Within a few week of vetting Box, he had assembled a pilot. “The solution just worked!” he says. “This initial experience with Box became a launch pad for the secure, easy-to-use collaboration platform that we now have in place for all our R&D partnerships.” Now Box is deployed enterprise-wide at Allergan, with 20,000 managed users and another 8,800 external collaborators.
Intentional governance to protect critical content
Shimek hasn’t just been responsible for implementing new technology paradigms. He’s also taken ownership of how they are used by creating content governance parameters that keep sensitive and critical content secure. Within his organization, Shimek has been responsible for establishing governance protocols and naming conventions to ensure that all content is properly managed and accessible.
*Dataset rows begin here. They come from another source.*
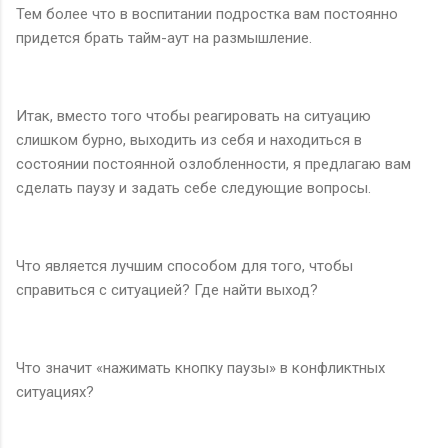
Тем более что в воспитании подростка вам постоянно
придется брать тайм-аут на размышление.
Итак, вместо того чтобы реагировать на ситуацию
слишком бурно, выходить из себя и находиться в
состоянии постоянной озлобленности, я предлагаю вам
сделать паузу и задать себе следующие вопросы.
Что является лучшим способом для того, чтобы
справиться с ситуацией? Где найти выход?
Что значит «нажимать кнопку паузы» в конфликтных
ситуациях?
“You can’t have a bunch of folders called ‘meeting minutes’, and that is what you get if you allow people to set up their own projects”, Shimek says by way of example. Harmonized naming conventions are one of the policies he has instituted to fight against folder sprawl, duplicate content and lost files. Building out a content methodology was the right fit for Shimek, who launched his governance model from the foundation of Box but applied his intelligence and experience to making it stick.
Looking ahead to the future of life sciences
Shimek is looking forward to helping power the next wave of medical innovation on the way. “I think we’re going to see a tipping point where patients begin self-monitoring health indicators and have the ability to share that data real-time with their physicians. This will dramatically impact the rate of care and dramatically prevent catastrophic events like heart attacks and strokes,” Shimek says.
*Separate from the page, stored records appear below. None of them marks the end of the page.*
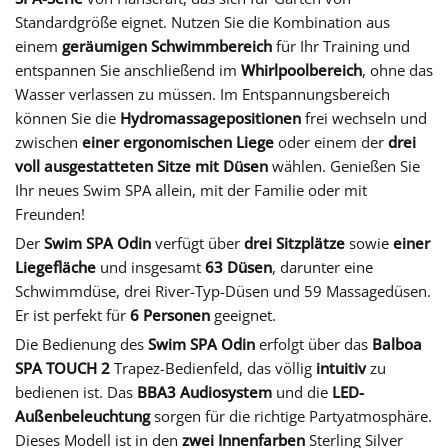
Standardgröße eignet. Nutzen Sie die Kombination aus
einem
geräumigen Schwimmbereich
für Ihr Training und
entspannen Sie anschließend im
Whirlpoolbereich
, ohne das
Wasser verlassen zu müssen. Im Entspannungsbereich
können Sie die
Hydromassagepositionen
frei wechseln und
zwischen
einer ergonomischen Liege
oder einem der
drei
voll ausgestatteten Sitze mit Düsen
wählen. Genießen Sie
Ihr neues Swim SPA allein, mit der Familie oder mit
Freunden!
Der
Swim SPA Odin
verfügt über
drei Sitzplätze
sowie
einer
Liegefläche
und insgesamt
63 Düsen
, darunter eine
Schwimmdüse, drei River-Typ-Düsen und 59 Massagedüsen.
Er ist perfekt für
6 Personen
geeignet.
Die Bedienung des
Swim SPA Odin
erfolgt über das
Balboa
SPA TOUCH
2
Trapez-Bedienfeld, das völlig
intuitiv
zu
bedienen ist. Das
BBA3 Audiosystem
und die
LED-
Außenbeleuchtung
sorgen für die richtige Partyatmosphäre.
Dieses Modell ist in den
zwei Innenfarben
Sterling Silver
“These same type of personal devices will also be used ton increase participation in clinical studies while dramatically reducing the cost. This will lead to more and better therapeutics for patients,” he adds. “Not only are we seeing wearable devices coming to the table that can measure one’s vital signs, but we’re also seeing them interact with medical implants and biosensors in real time. We are on the cusp of this new, uncharted technology age where the personal devices meet healthcare and it is very exciting to me.”
For this new wave of innovation and growth to be successful, many different technologies must come together in an integrated tech stack for a highly functional and accurate ecosystem. Steve Shimek is one of the IT innovators getting us there.